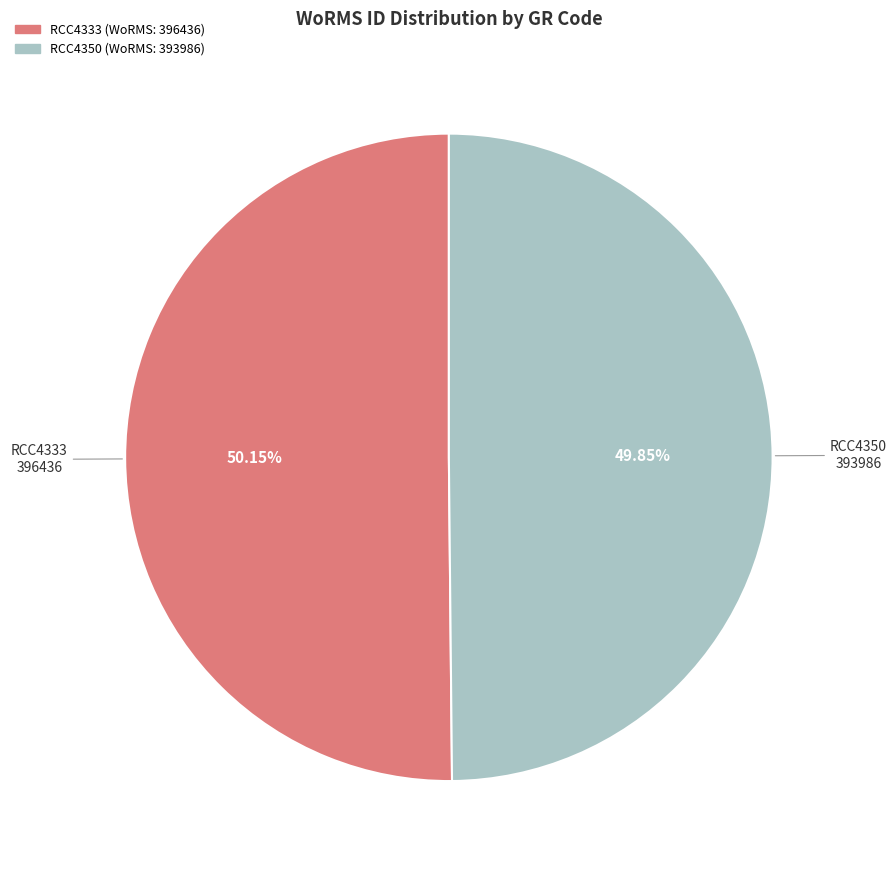

What is the ratio of the value at RCC4333 to the value at RCC4350?

1.0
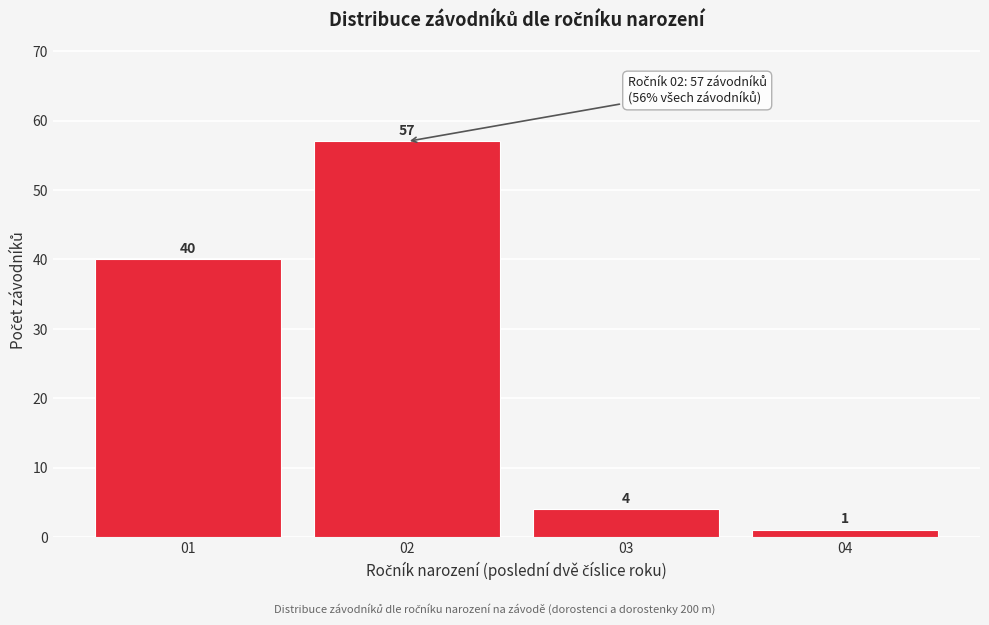

Reading left to right, what are all the values shown in this chart?

40	57	4	1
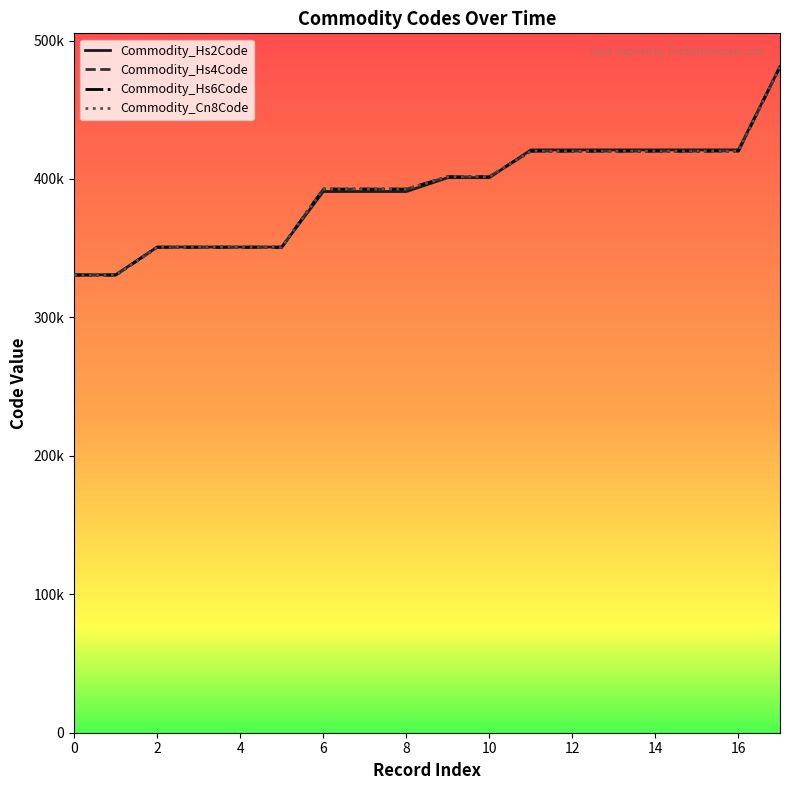

What are all the series names shown in the legend?

Commodity_Hs2Code, Commodity_Hs4Code, Commodity_Hs6Code, Commodity_Cn8Code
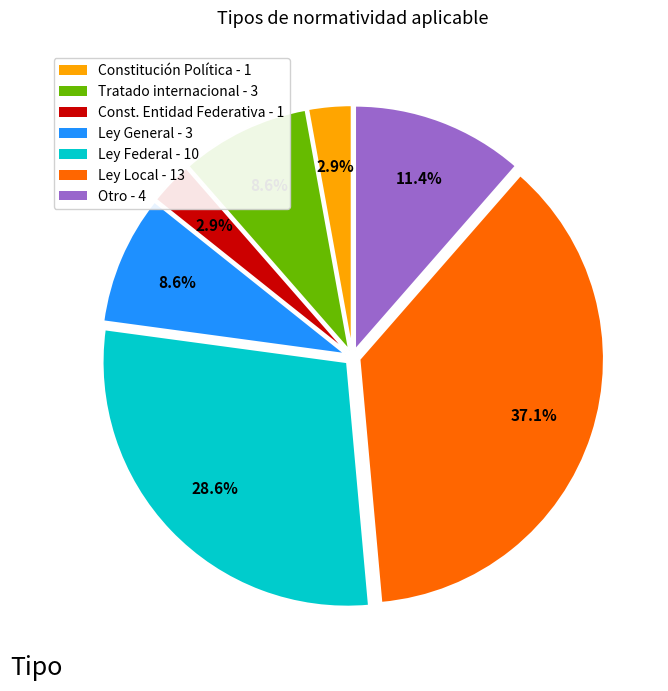

Count the number of slices in the pie.

7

*Task statement*
Could you substitute "wedges" for "slices" and write out all the rows above again with nothing else changed, leaving out the pictures?

*Output*
What is the ratio of the value at RCC4333 to the value at RCC4350?

1.0

Reading left to right, what are all the values shown in this chart?

40	57	4	1

What are all the series names shown in the legend?

Commodity_Hs2Code, Commodity_Hs4Code, Commodity_Hs6Code, Commodity_Cn8Code

Count the number of wedges in the pie.

7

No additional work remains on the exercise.